Les galaxies en astronomie : Galaxie active - Preuve



Les observations de sources de rayons X ont fait passer les trous noirs provenant de l'effondrement d'étoiles du domaine théorique à celui de la réalité. Qu'en est-il des trous noirs supermassifs ? Existe-t-il des preuves observationnelles de leur existence ? Évidemment, comme pour les résidus d'étoiles, une preuve irréfutable est impossible à obtenir du fait de la nature même des trous noirs. Une fois de plus, les astronomes essayent alors d'obtenir une preuve indirecte, en cherchant à détecter l'effet du trou noir supermassif sur son environnement.

Les premières tentatives fructueuses en ce sens furent accomplies au début des années 1990. Des images des régions centrales de certaines galaxies, en particulier celle d'Andromède, montrèrent que le nombre d'étoiles augmentait fortement lorsque l'on se rapprochait du centre.
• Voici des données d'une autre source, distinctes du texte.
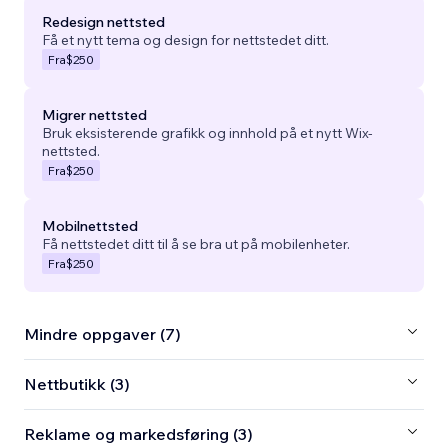
Redesign nettsted
Få et nytt tema og design for nettstedet ditt.
Fra
$250
Migrer nettsted
Bruk eksisterende grafikk og innhold på et nytt Wix-
nettsted.
Fra
$250
Mobilnettsted
Få nettstedet ditt til å se bra ut på mobilenheter.
Fra
$250
Mindre oppgaver (7)
Nettbutikk (3)
Reklame og markedsføring (3)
Ceci pouvait s'interpréter comme le résultat de la présence d'un corps extrêmement compact, dont la gravité attirait et concentrait les étoiles. Ces observations constituaient un premier pas dans la bonne direction, mais leur précision n'était pas suffisante pour les rendre totalement convaincantes.
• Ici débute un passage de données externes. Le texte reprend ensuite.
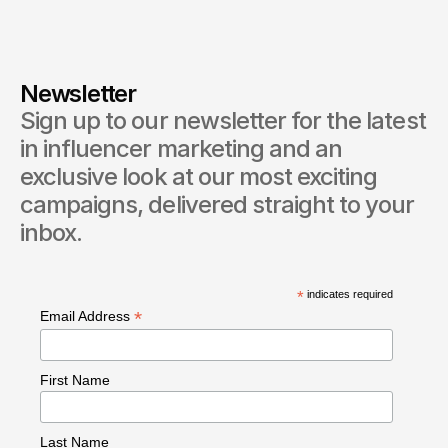
Newsletter
Sign up to our newsletter for the latest 
in influencer marketing and an 
exclusive look at our most exciting 
campaigns, delivered straight to your 
inbox.
*
indicates required
*
Email Address
First Name
Last Name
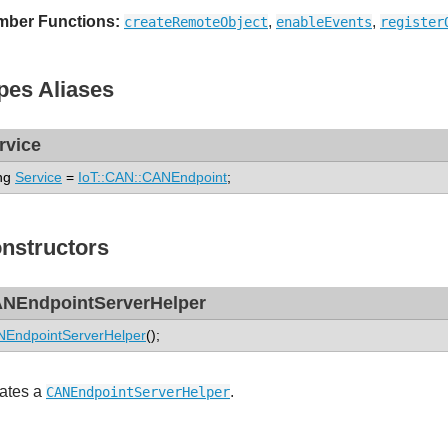
ber Functions:
,
,
createRemoteObject
enableEvents
register
pes Aliases
rvice
ng
Service
=
IoT::CAN::CANEndpoint
;
nstructors
NEndpointServerHelper
EndpointServerHelper
();
ates a
.
CANEndpointServerHelper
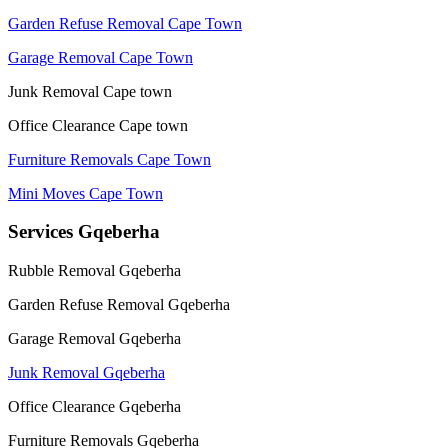
Garden Refuse Removal Cape Town
Garage Removal Cape Town
Junk Removal Cape town
Office Clearance Cape town
Furniture Removals Cape Town
Mini Moves Cape Town
Services Gqeberha
Rubble Removal Gqeberha
Garden Refuse Removal Gqeberha
Garage Removal Gqeberha
Junk Removal Gqeberha
Office Clearance Gqeberha
Furniture Removals Gqeberha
Confirmation des trous noirs supermassifs

La véritable percée eut lieu en 1994 grâce au télescope spatial Hubble. Celui-ci s'intéressa à M87, une galaxie elliptique géante située à une quinzaine de mégaparsecs et connue depuis longtemps pour posséder un noyau actif et des jets lumineux. Grâce à sa haute résolution angulaire, c'est à dire sa capacité à voir des détails très fins, le télescope spatial fut en mesure d'observer le disque de gaz entourant le trou noir central. En s'appuyant sur l'analyse spectrale et sur l'effet Doppler, il réussit également à mettre en évidence la rotation du disque. Les observations de Hubble montrèrent ainsi que la vitesse de rotation du disque augmentait régulièrement lorsque l'on se rapprochait du centre, et atteignait une valeur de 550 kilomètres par seconde à 20 parsecs de celui-ci.
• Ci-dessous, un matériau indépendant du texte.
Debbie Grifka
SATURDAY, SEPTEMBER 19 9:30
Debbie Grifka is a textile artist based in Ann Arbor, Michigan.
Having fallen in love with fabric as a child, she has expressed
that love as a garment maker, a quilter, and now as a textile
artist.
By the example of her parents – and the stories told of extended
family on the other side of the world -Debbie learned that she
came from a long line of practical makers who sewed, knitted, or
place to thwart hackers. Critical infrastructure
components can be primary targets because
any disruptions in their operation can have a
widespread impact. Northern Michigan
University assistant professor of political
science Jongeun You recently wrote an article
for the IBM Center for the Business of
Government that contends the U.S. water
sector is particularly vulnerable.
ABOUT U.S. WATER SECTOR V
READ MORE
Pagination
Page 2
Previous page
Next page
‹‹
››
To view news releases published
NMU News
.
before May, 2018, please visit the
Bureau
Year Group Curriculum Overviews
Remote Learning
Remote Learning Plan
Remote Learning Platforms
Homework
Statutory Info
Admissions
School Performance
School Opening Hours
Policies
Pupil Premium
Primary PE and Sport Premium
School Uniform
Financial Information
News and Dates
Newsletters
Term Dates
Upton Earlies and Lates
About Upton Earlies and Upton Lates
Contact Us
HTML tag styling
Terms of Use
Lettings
A partir de résultat, il fut possible de déterminer la masse du corps central. En effet, plus la vitesse du disque est rapide, plus la gravité et la masse de l'objet central doivent être fortes pour être en mesure de contrecarrer l'effet de la force centrifuge. L'application de cette méthode montra que l'objet central devait avoir environ 2,4 milliards de masses solaires. En même temps, les observations montraient que cette masse énorme devait être concentrée dans un espace extrêmement réduit, probablement de taille comparable à celle du système solaire. Il était de plus clair que le nombre d'étoiles observées dans la région était bien trop faible pour être à l'origine de cette masse. Il y avait donc au centre de M87 un objet très petit, extrêmement massif et non stellaire. Il s'agissait exactement des propriétés que l'on pouvait attendre d'un trou noir supermassif. Ces observations constituaient donc un argument très fort en faveur de l'existence de ces objets. Bien sûr, elles ne constituaient pas une véritable preuve, puisque l'objet central n'était pas observable, mais, comme le notèrent les astronomes qui firent ces observations, l'hypothèse du trou noir était la plus conservatrice et toute autre interprétation devait faire appel à un corps encore plus étrange.

La deuxième confirmation vint la même année, cette fois-ci grâce à des observations dans le domaine radio. L'objet étudié était NGC4258, une galaxie spirale située à environ sept mégaparsecs, également connue pour présenter des jets de matière. Cette galaxie fut observée à l'aide du VLBA, un réseau de 10 antennes radios réparties sur le territoire des États-Unis et travaillant simultanément pour donner des images à très haute résolution. La cible du VLBA était là encore le disque de matière en rotation autour de l'objet central. Par contre, les observations se concentraient sur le rayonnement maser du disque, l'équivalent du laser dans les ondes radio. Les observations mirent en évidence que la vitesse de rotation augmentait également lorsque l'on se rapprochait du centre et pouvait atteindre une valeur de 1000 kilomètres par seconde. Avec ces valeurs, la masse de l'objet central était estimée à 40 millions de fois celle du Soleil et sa densité devait être 10 000 fois supérieure à celle d'un amas d'étoiles normal. L'interprétation la plus raisonnable était encore la présence d'un trou noir supermassif au centre de NGC4258.